On potential successors at Anfield, Ian Ladyman argues Liverpool should not turn to Rafa Benitez or Kenny Dalglish. “Between them the two men have won seven major trophies as managers of Liverpool. Dalglish would certainly take the job again while Benitez — back on Merseyside after a disastrous spell at Inter Milan — would inevitably be interested. Neither, though, should be allowed anywhere near it. Dalglish, at 59, is by no means an old man. His old rival at Manchester United, Sir Alex Ferguson, has a decade on him. But it is 15 years since he managed successfully — winning the Premier League at Blackburn — and almost 20 years since stress forced him out of Anfield after a 4-4 FA Cup draw with Everton in February 1991. Quite simply, Dalglish has been away from the sharp end of football too long.
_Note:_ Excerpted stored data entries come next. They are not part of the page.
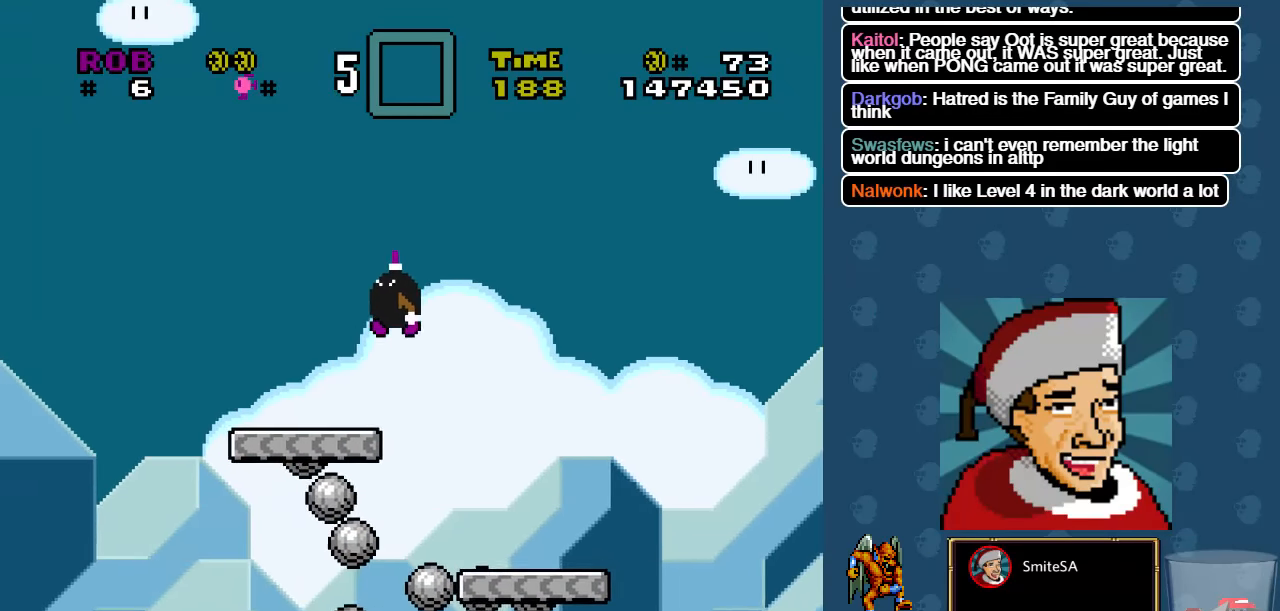
{"buttons": ["X", "DPAD_RIGHT"], "left_stick": "center", "right_stick": "center", "events": [[117, "A", "down"], [184, "DPAD_LEFT", "up"], [250, "DPAD_RIGHT", "down"], [350, "A", "up"], [384, "DPAD_RIGHT", "up"], [484, "DPAD_RIGHT", "down"]]}
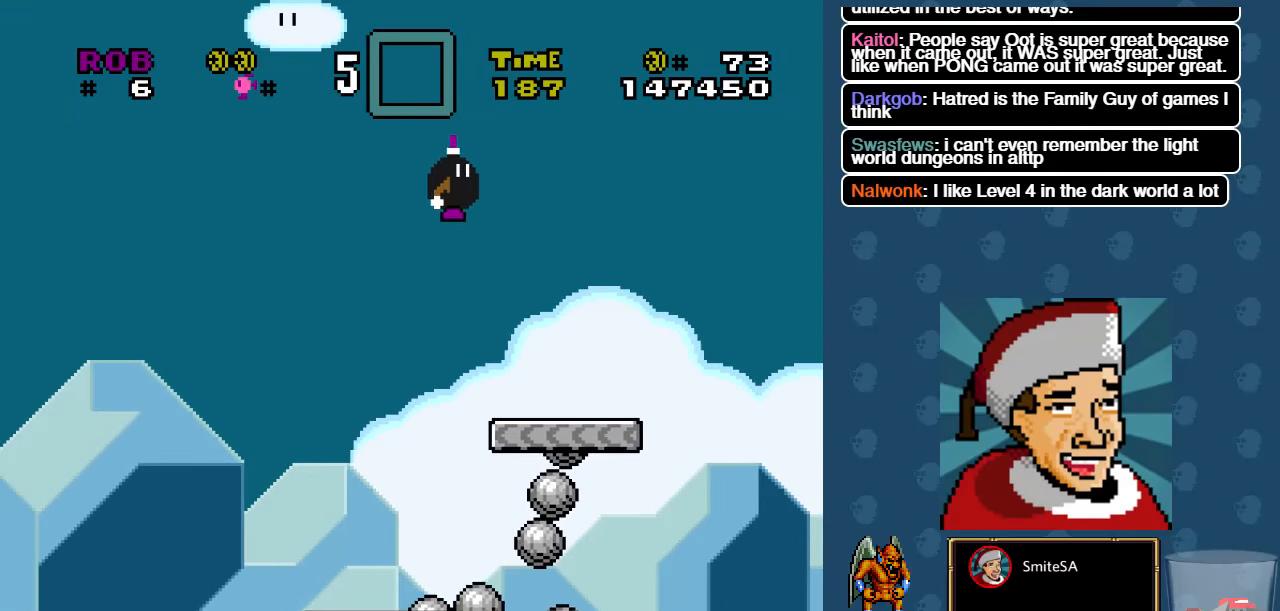
{"buttons": ["X", "DPAD_RIGHT"], "left_stick": "center", "right_stick": "center", "events": []}
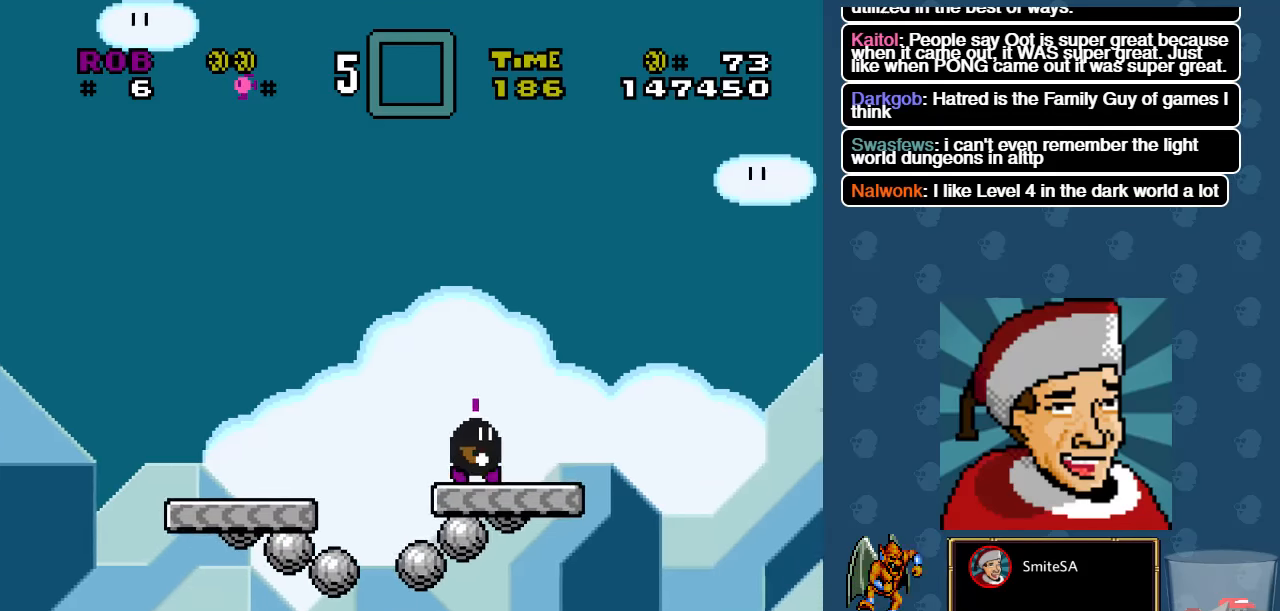
{"buttons": ["A", "X", "DPAD_RIGHT"], "left_stick": "center", "right_stick": "center", "events": [[166, "A", "down"]]}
The game has changed in many ways since he won Liverpool’s 18th and most recent title. Many young players, particularly the foreign ones, would not be inspired by the mere mention of his name or his presence in a room. Some — as dreadful as it sounds — would not even know who he was.”

Chelsea: Rob Beasley reveals in The Sun: “Chelsea turned down the chance to sign Dutch star Rafael van der Vaart in the summer.
The Blues reckoned the brilliant midfielder – now with Spurs – was ‘not good enough.’ So they rejected a £10million deal and instead spent £24m on Yossi Benayoun and Ramires. A Chelsea insider revealed: ‘We had a call to say Jose Mourinho was ready to let Van der Vaart leave Real Madrid for around £10m and did we want him. But it was decided he wasn’t good enough so we passed on him. That’s not looking the best of decisions is it?'”

Also on the Blues, in The Sun we learn “Chelsea’s £17.5million bid for Benfica defender David Luiz has been rejected. The Portuguese giants say they will not listen to offers below £26m for the versatile Brazilian central defender, 23, who also plays at left-back.”

Aston Villa in freefall: In his “five things we learned from the Premier League this week,” Jacob Steinberg writes: “The last few months have been dreadful for Liverpool managers past and present: Hodgson is under pressure at Anfield, Benítez has been sacked by Internazionale and now Gérard Houllier is leading Villa in only one direction. Houllier’s management so far has been atrocious. Since his appointment, Villa have won just three games and have been knocked out of the Carling Cup by their neighbours Birmingham City. Along with West Bromwich Albion, they have conceded the most goals in the league (34) and have the worst goal-difference (-14), which makes a mockery of Houllier’s decision to freeze out Richard Dunne. He has also fallen out with John Carew, Stephen Warnock and Stephen Ireland – admittedly not the most difficult of tasks – and the signing of Robert Pires has not worked out. Their best player, Ashley Young, wants to leave. Villa are in seemingly terminal decline. They would not have expected to be in a relegation battle at the start of the season and this is something Houllier has never experienced before. They are not too good to go down – maybe they were not that good in the first place.”

Reviewing 2010: Steven Howard looks at the sporting heroes of 2010 and the sporting villains of the last year. In the latter list, Wayne Rooney leads: “They always remember the Treble year at Old Trafford. Well, Rooney achieved a treble of his own in 2010. He disgraced himself, his club and his country. With his own game joining his private life in the gutter, he infamously slagged off England fans after the grotesque goalless World Cup draw with Algeria in Cape Town. Then he had the brass neck to demand a transfer from Manchester United. Even worse, United rewarded him with a new, increased, five-year contract just two days later. There is no greater example of the depths to which football in this country has plunged – and the manner in which celebrity players can do what they want.”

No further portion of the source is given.